**Work request:** Can you copy, word for word, the lines of the entries from the line containing "in good working condition." through the line containing "and breed success", leaving the pictures out?

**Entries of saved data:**
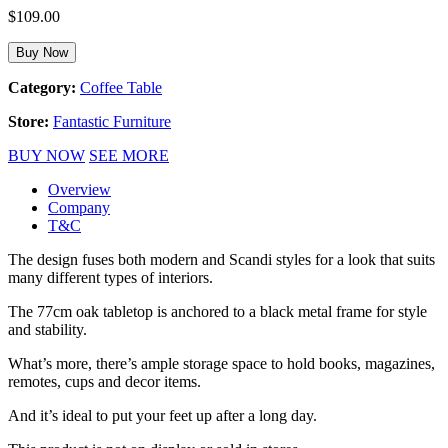
$
109.00
Buy Now
Category:
Coffee Table
Store:
Fantastic Furniture
BUY NOW
SEE MORE
Overview
Company
T&C
The design fuses both modern and Scandi styles for a look that suits
many different types of interiors.
The 77cm oak tabletop is anchored to a black metal frame for style
and stability.
What’s more, there’s ample storage space to hold books, magazines,
remotes, cups and decor items.
And it’s ideal to put your feet up after a long day.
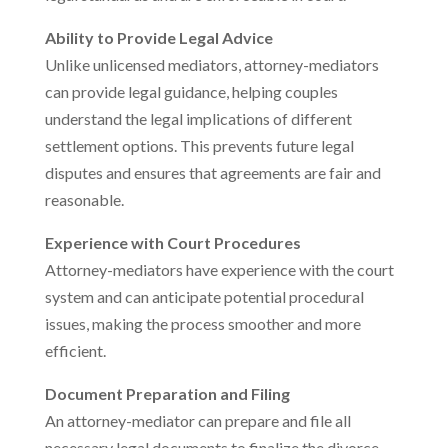
Ability to Provide Legal Advice
Unlike unlicensed mediators, attorney-mediators
can provide legal guidance, helping couples
understand the legal implications of different
settlement options. This prevents future legal
disputes and ensures that agreements are fair and
reasonable.
Experience with Court Procedures
Attorney-mediators have experience with the court
system and can anticipate potential procedural
issues, making the process smoother and more
efficient.
Document Preparation and Filing
An attorney-mediator can prepare and file all
necessary legal documents to finalize the divorce,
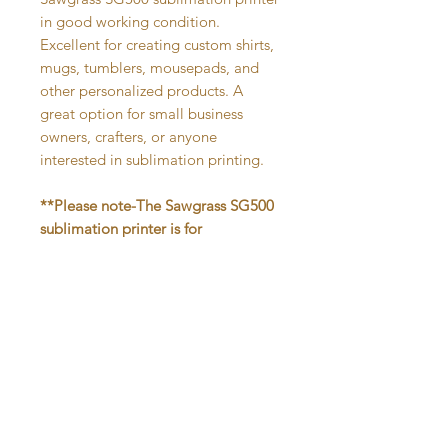
in good working condition.
Excellent for creating custom shirts,
mugs, tumblers, mousepads, and
other personalized products. A
great option for small business
owners, crafters, or anyone
interested in sublimation printing.
**Please note-The Sawgrass SG500
sublimation printer is for
sublimation heat press prints only.
Ink needed is SubliJet UHD. If you
are unfamiliar with sublimation
printing and pressing, please
research before purchasing.
In-person pickup only. This item will
not be shipped. Pickup location-
Newark, DE.
After placing your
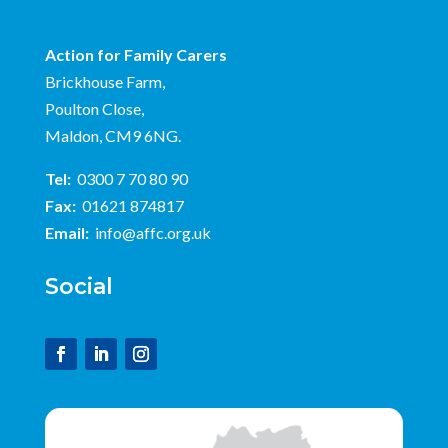
Action for Family Carers
Brickhouse Farm,
Poulton Close,
Maldon, CM9 6NG.
Tel:
0300 7 70 80 90
Fax:
01621 874817
Email:
info@affc.org.uk
Social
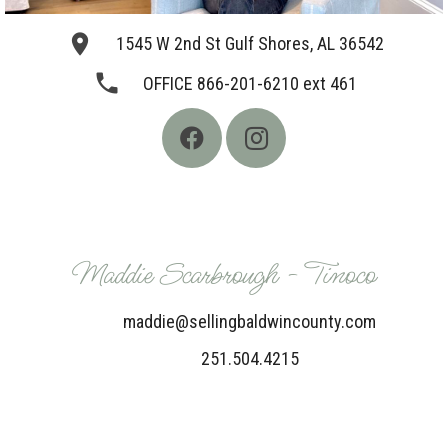
place
1545 W 2nd St Gulf Shores, AL 36542
phone
OFFICE 866-201-6210 ext 461
Maddie Scarbrough - Tinoco
maddie@sellingbaldwincounty.com
251.504.4215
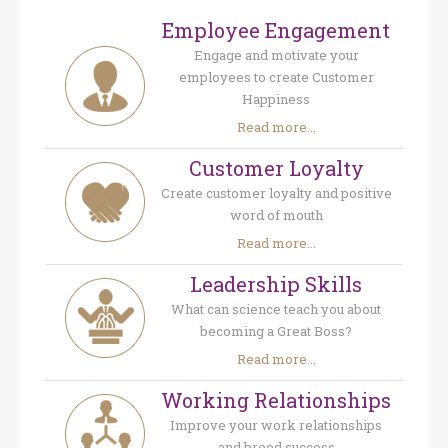
Employee Engagement
Engage and motivate your
employees to create Customer
Happiness
Read more...
Customer Loyalty
Create customer loyalty and positive
word of mouth
Read more...
Leadership Skills
What can science teach you about
becoming a Great Boss?
Read more...
Working Relationships
Improve your work relationships
and breed success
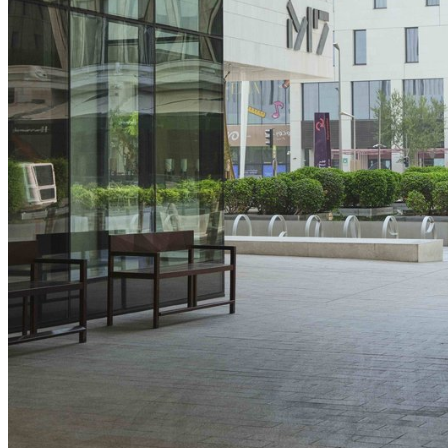
performance of our websites, as well as to conduct
user experience analysis anonymously.
Advertising cookies
This enables us to present you with relevant ads on
third party websites and apps, such as Facebook
and Instagram. We also may link this data across
the different devices you use, as well as process
data about the ads. This is to measure ad
Find out what's on at Qatar Museums
performance and to enable ad billing.
Turning off certain cookies can result in related
functionality to stop working correctly. You can
change your preferences at any time.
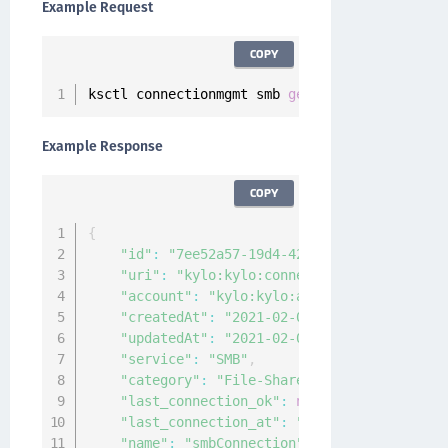
Example Request
COPY
ksctl connectionmgmt smb 
get
--
id 
7
ee52a57
-
19
Example Response
COPY
{
"id"
:
"7ee52a57-19d4-4202-b900-edd299bb6d
"uri"
:
"kylo:kylo:connectionmgmt:connecti
"account"
:
"kylo:kylo:admin:accounts:kylo
"createdAt"
:
"2021-02-03T03:55:03.541011Z
"updatedAt"
:
"2021-02-03T03:55:03.538119Z
"service"
:
"SMB"
,
"category"
:
"File-Share"
,
"last_connection_ok"
:
null
,
"last_connection_at"
:
"0001-01-01T00:00:0
"name"
:
"smbConnection"
,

**Written response:**
in good working condition.
Excellent for creating custom shirts,
mugs, tumblers, mousepads, and
other personalized products. A
great option for small business
owners, crafters, or anyone
interested in sublimation printing.
**Please note-The Sawgrass SG500
sublimation printer is for
sublimation heat press prints only.
Ink needed is SubliJet UHD. If you
are unfamiliar with sublimation
printing and pressing, please
research before purchasing.
In-person pickup only. This item will
not be shipped. Pickup location-
Newark, DE.
After placing your
Action for Family Carers
Brickhouse Farm,
Poulton Close,
Maldon, CM9 6NG.
Tel:
0300 7 70 80 90
Fax:
01621 874817
Email:
info@affc.org.uk
Social
place
1545 W 2nd St Gulf Shores, AL 36542
phone
OFFICE 866-201-6210 ext 461
Maddie Scarbrough - Tinoco
maddie@sellingbaldwincounty.com
251.504.4215
Employee Engagement
Engage and motivate your
employees to create Customer
Happiness
Read more...
Customer Loyalty
Create customer loyalty and positive
word of mouth
Read more...
Leadership Skills
What can science teach you about
becoming a Great Boss?
Read more...
Working Relationships
Improve your work relationships
and breed success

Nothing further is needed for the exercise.